## Exercise
Your task is to reproduce the listing exactly, without its images.

## Given data
++++++++

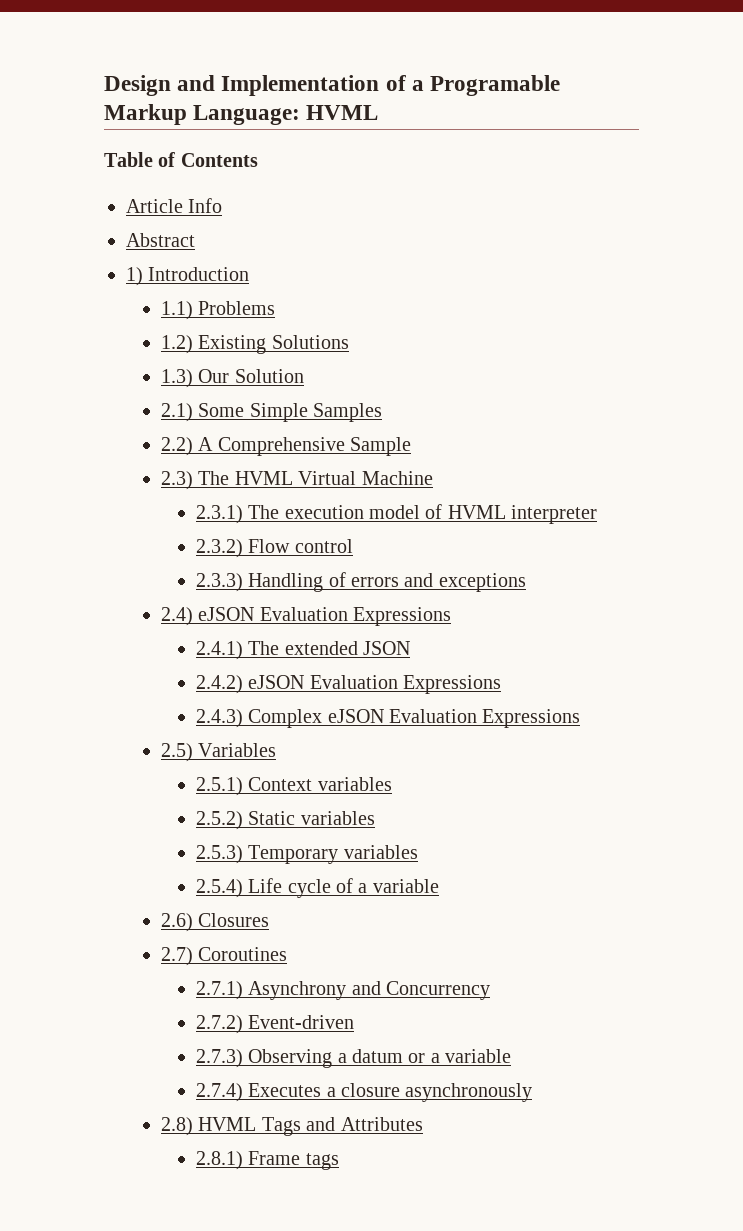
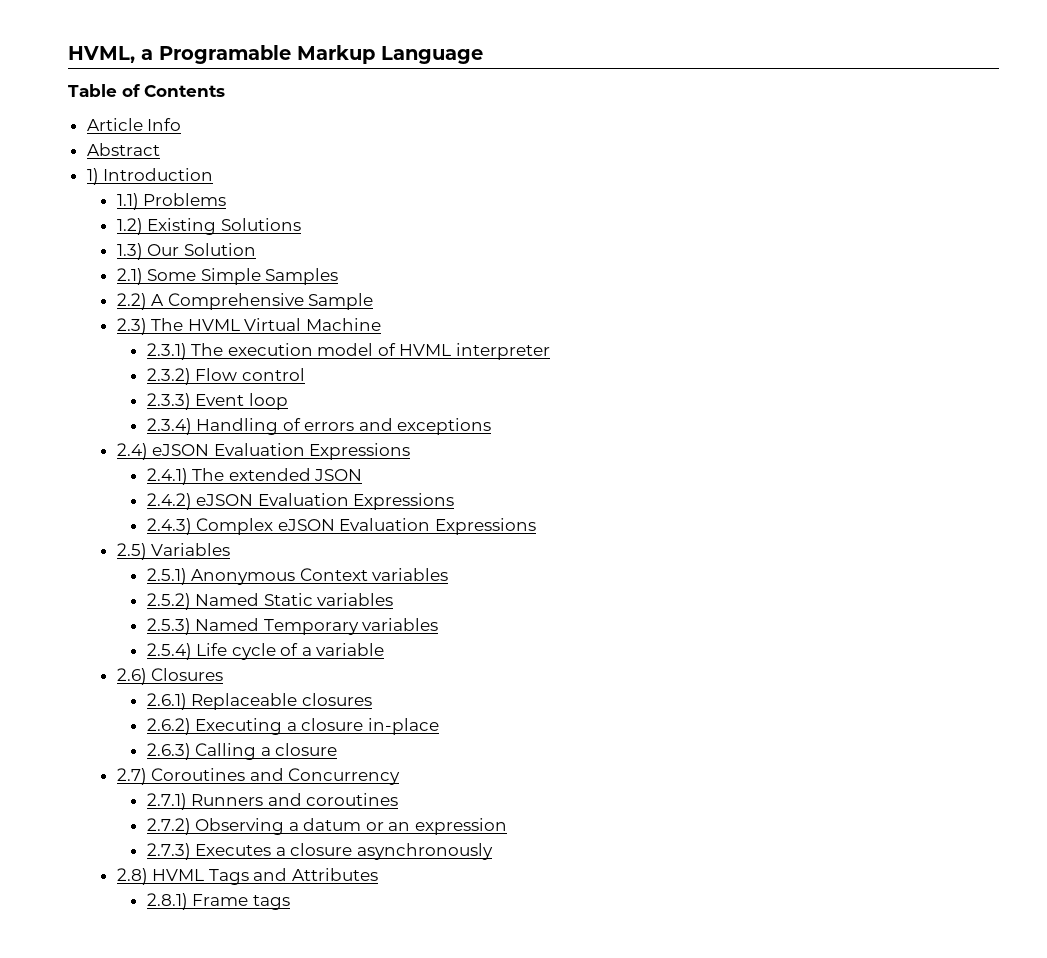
[104,75,406,96] Design and Implementation of -> [68,46,135,63] HVML,
[193,105,379,125] Language: HVML -> [381,46,483,64] Language
(243, 582) none -> [195,393,288,410] [146,418,192,435] Event loop // 2.3.4)
(243, 786) none -> [191,569,296,585] Anonymous
(243, 820) none -> [195,593,260,606] Named
(243, 854) none -> [195,618,260,631] Named
(270, 920) none -> [146,693,372,710] [146,718,439,735] [146,743,338,760] // 2.6.1) Replaceable closures // 2.6.2) Executing a closure in-place // 2.6.3) Calling a closure
[195,981,347,1000] // 2.7.1) Asynchrony -> (246, 774) none
(491, 990) none -> [146,793,399,810] // 2.7.1) Runners and coroutines
[248,1015,355,1029] [195,1049,243,1068] Event-driven // 2.7.3) -> (191, 826) none
[430,1049,512,1063] [195,1083,243,1102] a variable // 2.7.4) -> [388,818,508,835] [146,843,191,860] an expression // 2.7.3)

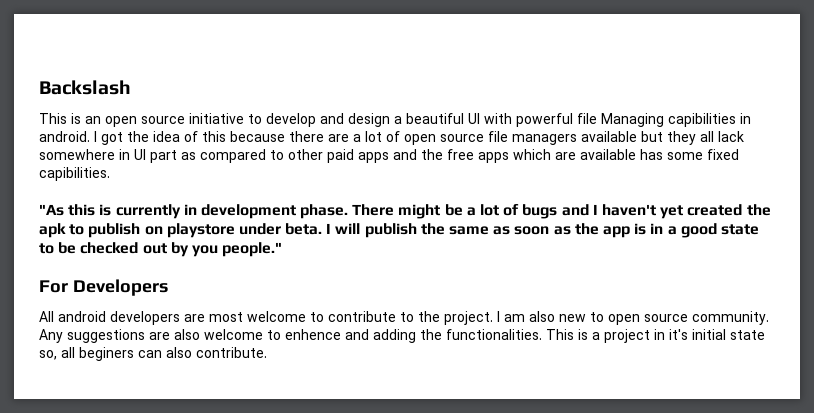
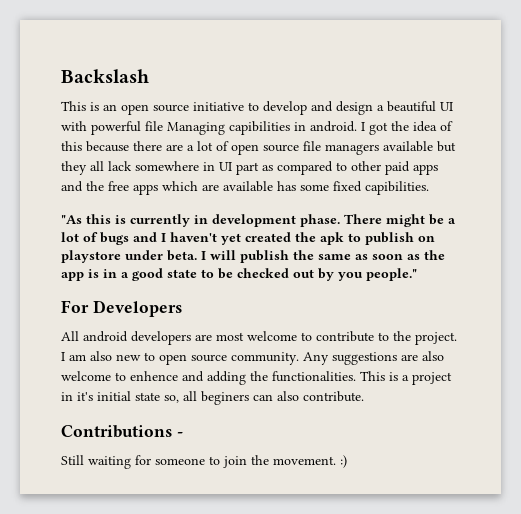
(267, 352) none -> [61,425,183,438] [61,455,347,469] // Contributions - // Still waiting for someone to join the movement. :)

++++++++

## Response for this exercise
[104,75,406,96] Design and Implementation of -> [68,46,135,63] HVML,
[193,105,379,125] Language: HVML -> [381,46,483,64] Language
(243, 582) none -> [195,393,288,410] [146,418,192,435] Event loop // 2.3.4)
(243, 786) none -> [191,569,296,585] Anonymous
(243, 820) none -> [195,593,260,606] Named
(243, 854) none -> [195,618,260,631] Named
(270, 920) none -> [146,693,372,710] [146,718,439,735] [146,743,338,760] // 2.6.1) Replaceable closures // 2.6.2) Executing a closure in-place // 2.6.3) Calling a closure
[195,981,347,1000] // 2.7.1) Asynchrony -> (246, 774) none
(491, 990) none -> [146,793,399,810] // 2.7.1) Runners and coroutines
[248,1015,355,1029] [195,1049,243,1068] Event-driven // 2.7.3) -> (191, 826) none
[430,1049,512,1063] [195,1083,243,1102] a variable // 2.7.4) -> [388,818,508,835] [146,843,191,860] an expression // 2.7.3)

(267, 352) none -> [61,425,183,438] [61,455,347,469] // Contributions - // Still waiting for someone to join the movement. :)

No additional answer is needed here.